Reporter's Notebook from Fort McMurray

Posted: Sunday, March 07, 2004

After two weeks at the 2004 Arctic Winter Games in Fort McMurray, Alberta, Canada, I definitely feel I've gleaned not only a better understanding of the purpose and pride of the Games, but also a new insight into the world around me.

So, in one final Reporter's Notebook from the Games, I'd like to share the Top 10 Reasons the Trip to the Games was Cool:

10. I got paid to hang out at sports events and eat fabulous food. Busy though it was, I had a blast and felt like a real reporter, working on intense deadlines every day.

9. I stood on top of billions of dollars worth of oil, without entering the political upheaval of the Middle East. The knowledge that the largest oil reserve in the world is in Canada, not the war torn Middle East puts a whole new perspective on that whole Iraq war thing.

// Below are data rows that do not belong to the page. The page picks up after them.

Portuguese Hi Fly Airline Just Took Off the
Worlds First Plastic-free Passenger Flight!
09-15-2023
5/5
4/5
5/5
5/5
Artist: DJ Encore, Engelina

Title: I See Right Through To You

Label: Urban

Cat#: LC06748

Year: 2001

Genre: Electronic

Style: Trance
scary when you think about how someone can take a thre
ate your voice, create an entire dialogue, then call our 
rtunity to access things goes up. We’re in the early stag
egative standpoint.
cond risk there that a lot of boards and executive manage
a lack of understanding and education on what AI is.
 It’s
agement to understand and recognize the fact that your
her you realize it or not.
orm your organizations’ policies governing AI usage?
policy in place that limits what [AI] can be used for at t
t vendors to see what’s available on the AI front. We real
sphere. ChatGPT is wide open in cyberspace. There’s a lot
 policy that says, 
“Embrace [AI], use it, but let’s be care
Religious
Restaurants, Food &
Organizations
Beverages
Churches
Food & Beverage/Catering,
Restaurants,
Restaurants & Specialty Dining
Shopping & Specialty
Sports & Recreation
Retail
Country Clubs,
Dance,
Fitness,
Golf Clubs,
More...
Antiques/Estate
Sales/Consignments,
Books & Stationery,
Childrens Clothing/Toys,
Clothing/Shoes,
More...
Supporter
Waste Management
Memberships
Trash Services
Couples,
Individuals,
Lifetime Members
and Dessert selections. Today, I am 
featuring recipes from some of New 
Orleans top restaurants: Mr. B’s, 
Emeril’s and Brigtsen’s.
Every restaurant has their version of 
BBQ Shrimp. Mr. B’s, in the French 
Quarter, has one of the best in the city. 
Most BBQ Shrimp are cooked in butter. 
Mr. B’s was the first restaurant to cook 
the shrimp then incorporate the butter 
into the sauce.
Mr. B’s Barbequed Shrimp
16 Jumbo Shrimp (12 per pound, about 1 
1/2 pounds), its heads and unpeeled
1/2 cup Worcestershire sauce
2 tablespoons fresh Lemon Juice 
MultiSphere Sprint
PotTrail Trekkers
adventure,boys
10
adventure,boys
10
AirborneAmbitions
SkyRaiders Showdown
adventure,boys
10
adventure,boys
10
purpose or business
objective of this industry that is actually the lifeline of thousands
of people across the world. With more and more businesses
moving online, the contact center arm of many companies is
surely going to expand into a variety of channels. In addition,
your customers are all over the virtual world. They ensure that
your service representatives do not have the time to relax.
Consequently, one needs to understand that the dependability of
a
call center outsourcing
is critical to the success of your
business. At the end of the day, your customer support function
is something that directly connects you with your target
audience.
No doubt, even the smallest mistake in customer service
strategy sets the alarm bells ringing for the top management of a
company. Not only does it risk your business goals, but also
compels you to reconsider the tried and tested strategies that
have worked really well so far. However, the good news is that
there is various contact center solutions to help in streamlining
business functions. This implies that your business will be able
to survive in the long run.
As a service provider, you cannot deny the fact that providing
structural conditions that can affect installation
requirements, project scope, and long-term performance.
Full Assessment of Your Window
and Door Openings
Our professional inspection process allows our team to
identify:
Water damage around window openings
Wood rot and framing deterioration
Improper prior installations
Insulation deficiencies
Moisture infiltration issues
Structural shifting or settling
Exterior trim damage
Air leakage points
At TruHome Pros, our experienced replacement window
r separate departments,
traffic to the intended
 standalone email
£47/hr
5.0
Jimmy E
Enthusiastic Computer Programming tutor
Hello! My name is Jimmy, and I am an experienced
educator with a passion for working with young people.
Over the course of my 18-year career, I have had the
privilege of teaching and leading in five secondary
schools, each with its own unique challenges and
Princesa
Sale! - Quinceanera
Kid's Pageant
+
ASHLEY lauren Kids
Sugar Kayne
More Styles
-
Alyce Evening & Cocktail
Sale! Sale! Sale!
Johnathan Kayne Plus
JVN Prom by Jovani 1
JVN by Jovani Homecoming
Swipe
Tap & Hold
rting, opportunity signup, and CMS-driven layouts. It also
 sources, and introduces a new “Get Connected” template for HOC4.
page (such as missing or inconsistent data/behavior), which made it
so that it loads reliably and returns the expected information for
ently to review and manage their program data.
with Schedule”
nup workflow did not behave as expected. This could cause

8. I watched young kids prove resilience beyond imagination. The image of teenagers skating at top speed, slipping on the ice and slamming into a wall, only to get up and keep going, is proof of the dedication and tenacity of the human spirit.

7. Did I mention the food?

6. A collection of metal pins that four apartments from now likely will seem like junk has a really cool significance at the moment.

5. I have an excuse for all the times random accents and dialects slip into my vocabulary. So stop laughing when I say "eh" or "a-boat."

4. Competition has its place, but it can come with plenty of sportsmanship, as well. The kids at the Games managed to compete on an international level, fight for their trophies and still show the kindness and heart to hug and high-five their opponents.

3. I learned people actually eat fried cod tongues. And I thanked God that I don't have to.

2. Canadian politeness is a stereotype that's both true and appreciated. Though it may cause a few traffic jams, it also brings the heart-lifting elation that comes with a waitress calling you "my dear" or "my love."

1. The Games is an opportunity for people from the North to celebrate a common heritage and world experience. In a week of both competition and camaraderie, athletes and spectators crossed borders, putting politics, nationalism and differences aside, to show allegiance and pride in their region of the world.